SIGNAL-TRANSDUCTION PATHWAYS LEADING TO INSULIN-INDUCED EARLY GENE INDUCTION

We examined the signal transduction pathway leading to insulin stimulation of two immediate early genes, c-fos, and the early growth response gene, Egr-1. In Rat 1 fibroblasts overexpressing normal human insulin receptors (HIRc-B), insulin and IGF-I rapidly and transiently induced the expression of both c-fos and Egr-1 mRNA with maximum accumulation at 30 min, declining to basal levels at 120 min. Insulin (100 ng/mL) increased c-fos and Egr-1 mRNA expression 10-fold (EC(50) = 20 ng/mL), whereas IGF-I (100 ng/mL) and serum (20%) led to a 3- and 11.5-fold increase, respectively.

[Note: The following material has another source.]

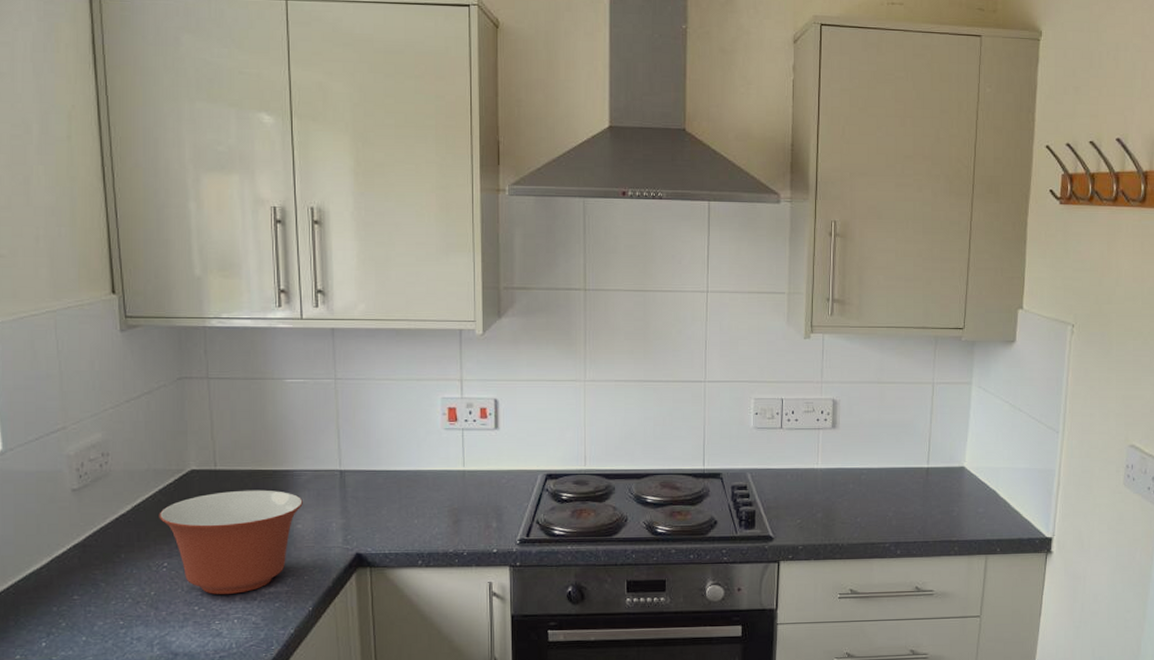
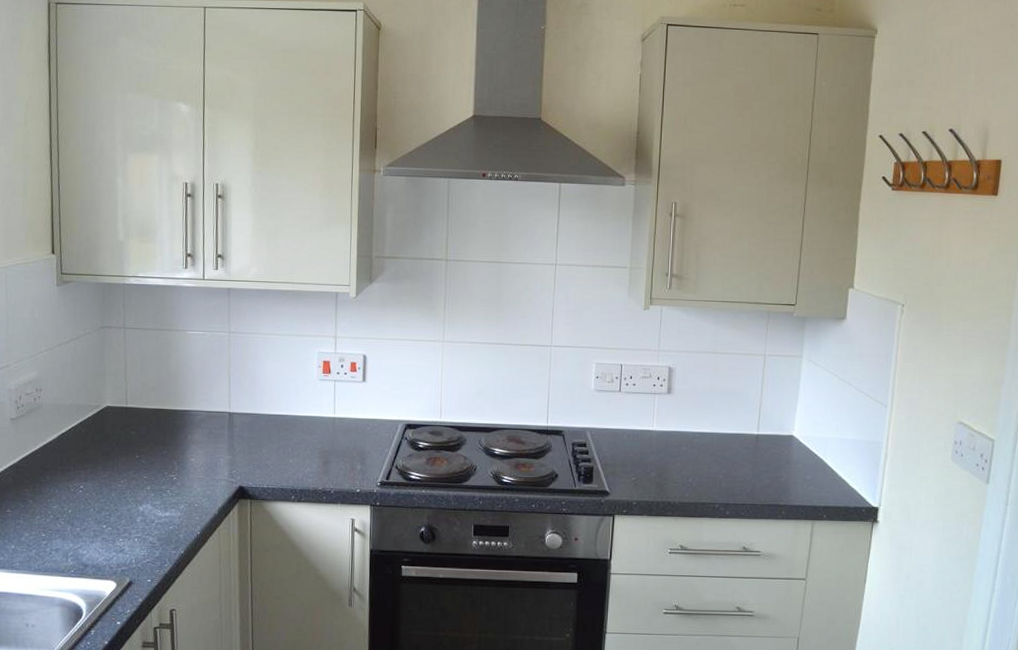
mixing bowl: present [159,490,303,594] -> none [78,426,197,516]

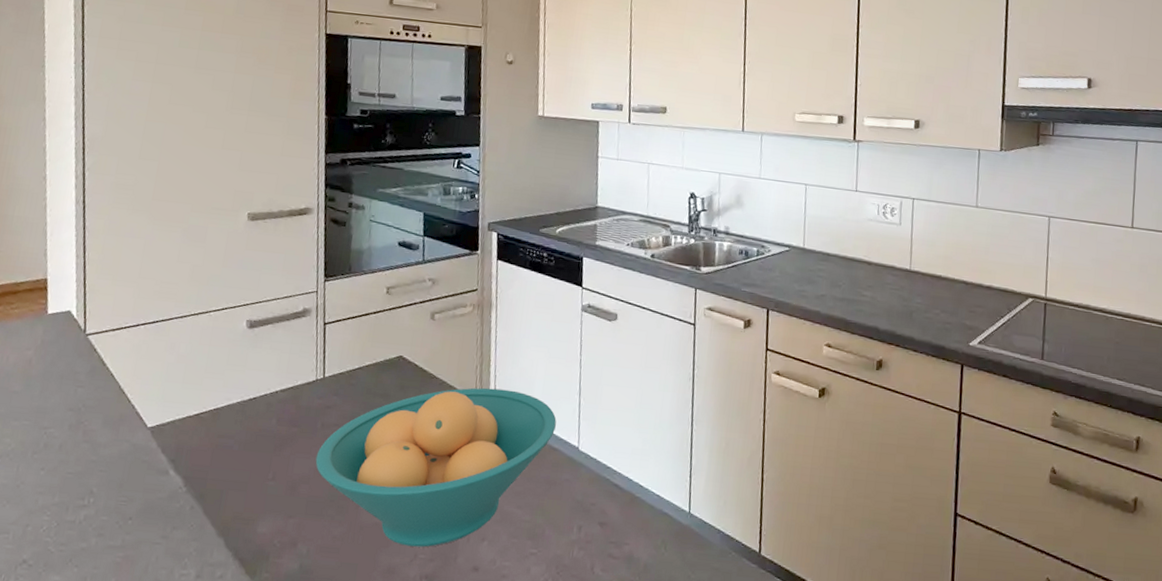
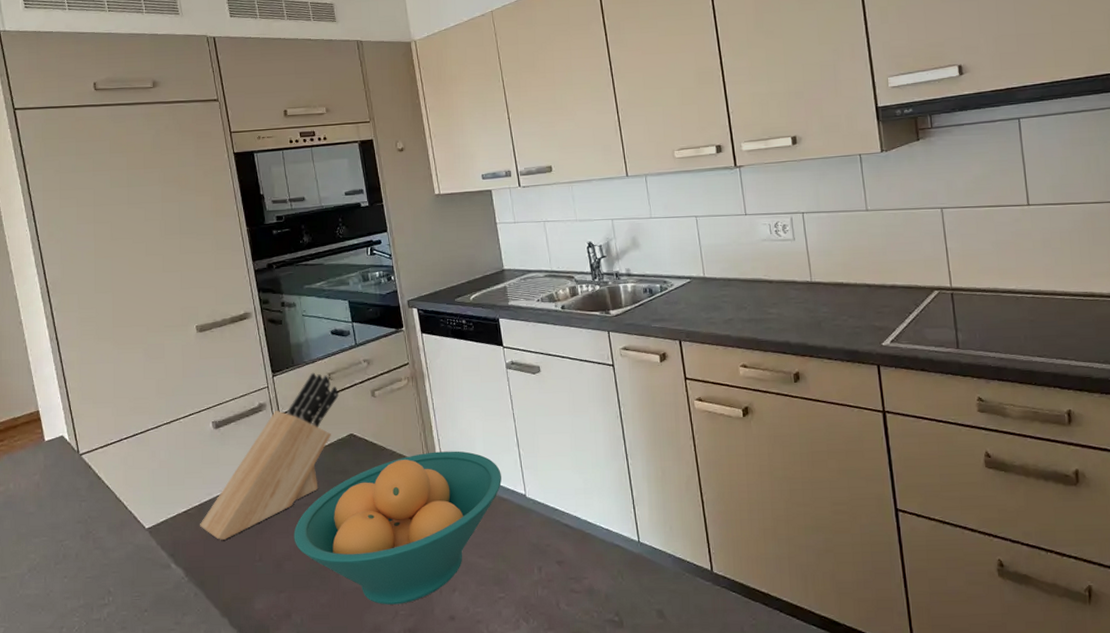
knife block: none [211,283,395,452] -> present [200,372,339,541]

Insulin-stimulated c-fos protein expression was maximal at 1 h postinduction and undetectable at 4 h. The effects of insulin and IGF-I on both c-fos mRNA and protein expression were absent in Rat I fibroblasts expressing tyrosine kinase-defective human insulin receptors (A/K1018). In cells expressing insulin receptors in which the two C-terminal tyrosines are mutated to phenylalanine (Y/F2 cells), the insulin stimulated increase in Egr-1 and c-fos mRNA was comparable to that of HIRc cells, whereas, in cells expressing C-terminal truncated receptors (Delta CT cells), the insulin induced increase in Egr-1 mRNA was normal, but the c-fos mRNA response was severely blunted. As expected, the insulin effect to increase ras GTP formation and MAP kinase activity was negligible in A/K1018 cells but normal, or supernormal, in Y/F2 cells. Importantly, stimulation of ras GTP was increased in Delta CT cells, whereas stimulation of MAP kinase activity was almost absent. Thus, the insulin signaling cascade was extinguished downstream of ras GTP formation and upstream of MAP kinase. In conclusion, (1) insulin and IGF-I induce a rapid and transient increase in c-fos and Egr-1 mRNA as detected by an RT/PCR assay in HIRc-B cells, (2) in the absence of a competent receptor tyrosine kinase, insulin does not mediate these biologic effects, and (3) insulin signaling is impaired downstream of p21rasGTP formation in Delta CT cells, and this may account for the differential regulation of Egr-1 vs c-fos mRNA.